The debate over Halloween, and specifically our personal worldview of it, is the idol that we worship the most. Not the “evil” or the “innocence” that we have placed upon it. Sure many will read this and go to their trigger verses (Such as: 1 Peter 2:9-10, Colossians 1:13, Deuteronomy 18:9-11, 1 Thessalonians 5:22, Ephesians 5:11, 3 John 1:11 or Romans 12:2.) To them I would say that you aren’t incorrect. Believers are not to be involved with or support the occult, witchcraft, demonism, satanism, or any other thing that uplifts the work of darkness. To do so would be to contradict God’s word. If Halloween, in your city’s cultural context, is a celebration centered on demons, devils, spirits, etc., I would say don’t have anything to do with it. But that doesn’t constitute that it is ALWAYS wrong to dress up in a costume and go door-to-door saying “Trick or Treat” in order to get a piece of candy.
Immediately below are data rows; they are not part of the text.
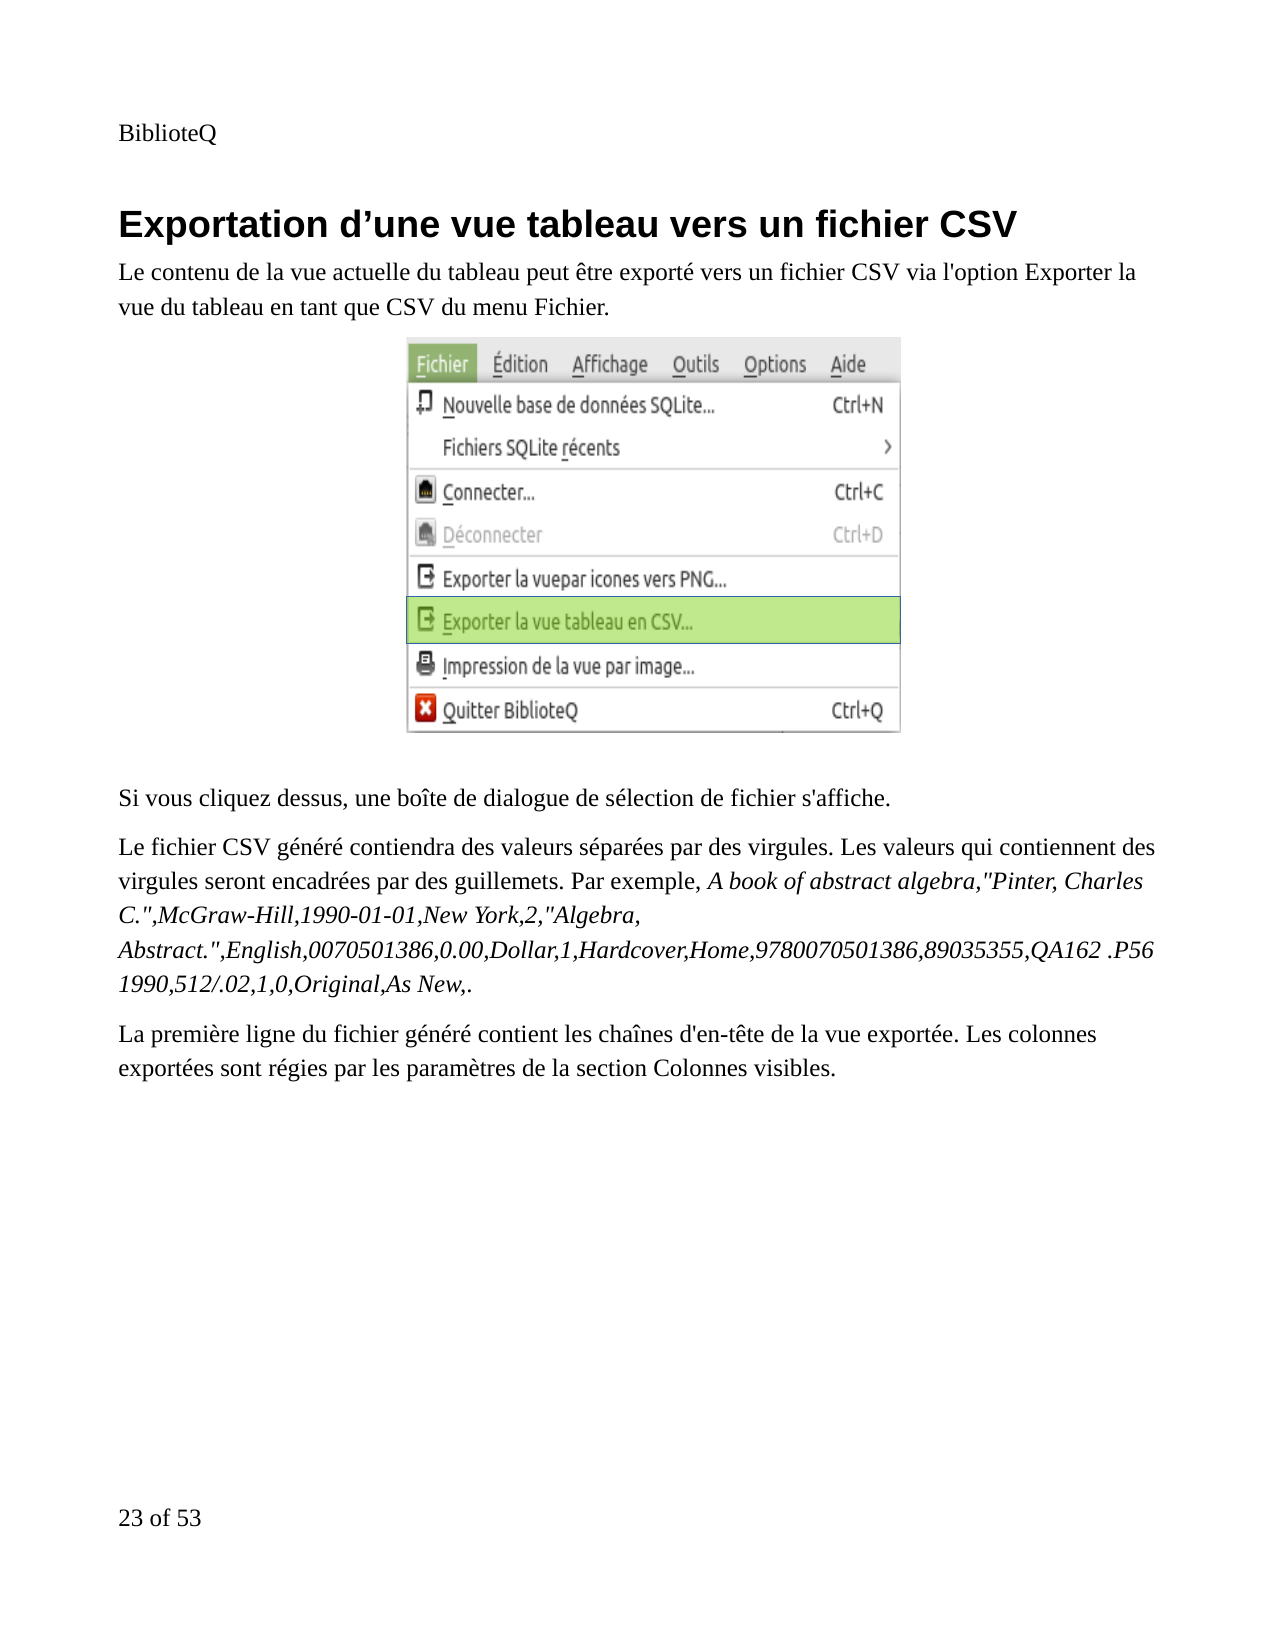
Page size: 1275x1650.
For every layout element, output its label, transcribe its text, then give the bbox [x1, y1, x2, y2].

text Le fichier CSV généré contiendra des valeurs séparées par des virgules. Les valeurs qui contiennent des virgules seront encadrées par des guillemets. Par exemple, A book of abstract algebra,"Pinter, Charles C.",McGraw-Hill,1990-01-01,New York,2,"Algebra, Abstract.",English,0070501386,0.00,Dollar,1,Hardcover,Home,9780070501386,89035355,QA162 .P56 1990,512/.02,1,0,Original,As New,. [118, 832, 1157, 998]
text Le contenu de la vue actuelle du tableau peut être exporté vers un fichier CSV via l'option Exporter la vue du tableau en tant que CSV du menu Fichier. [118, 257, 1157, 321]
picture [406, 644, 901, 733]
text Si vous cliquez dessus, une boîte de dialogue de sélection de fichier s'affiche. [118, 783, 1157, 811]
text La première ligne du fichier généré contient les chaînes d'en-tête de la vue exportée. Les colonnes exportées sont régies par les paramètres de la section Colonnes visibles. [118, 1019, 1157, 1082]
subtitle Exportation d’une vue tableau vers un fichier CSV [118, 201, 1157, 245]
picture [406, 337, 901, 596]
In no cultural context is that activity the work of darkness. It’s just fun for the kids in the community.

To me, Halloween is much like Paul’s wisdom to the Corinthians concerning  meat sacrificed to idols. (1 Corinthians 10:23-33) In Paul’s context, meat was often sold in the meat marketplace that had been used in cultic worship as sacrifices upon cultic alters to cultic idols. This meat was typically cheaper in price, and higher in quality due to the use of a higher quality animal as the sacrifice. The question arose as to whether or not believers should consume this meat. Paul advised them that to eat this meat would not lead one into sin, but that the knowledge of whether or not the meat was used could lead to gospel unity and discipleship between strong and weak individuals. To me, the Corinthian meat had a darker history than the candy or costumes that define our cultural expression of Halloween today yet the wisdom is the same. To partake is not sin or idol worship, but to forsake gospel unity for the personal indulgences of debate is. (This scripture refrence doesn’t affirm that we should or shouldn’t partake in Halloween, but affirms that if the debate is forsaking gospel unity, then that is the idol that we should be concerned with, not those that we assume are there.)

I leave you with this final charge:

  • To those of you who celebrate Halloween, stop acting like you have achieved some higher level of enlightenment because of your understanding on the history of it, and your “safe” practice of it. At that point your idol is ignorance. People don’t see you as a reformer but as an ignorant snob.
  • To those of you who don’t celebrate Halloween, stop acting like you have achieved some higher level of Holiness because of your understanding on the history of it, and  your “holy” abstinence of it. At that point, your idol is arrogance. People don’t see you as a Puritan but as an arrogant snob.


  • To those of you who believe Halloween is totally innocent, the history of it is not as harmless as you presume.
  • To those of you who believe Halloween is totally Satanic, the modern practice of it is not as harmful as you presume.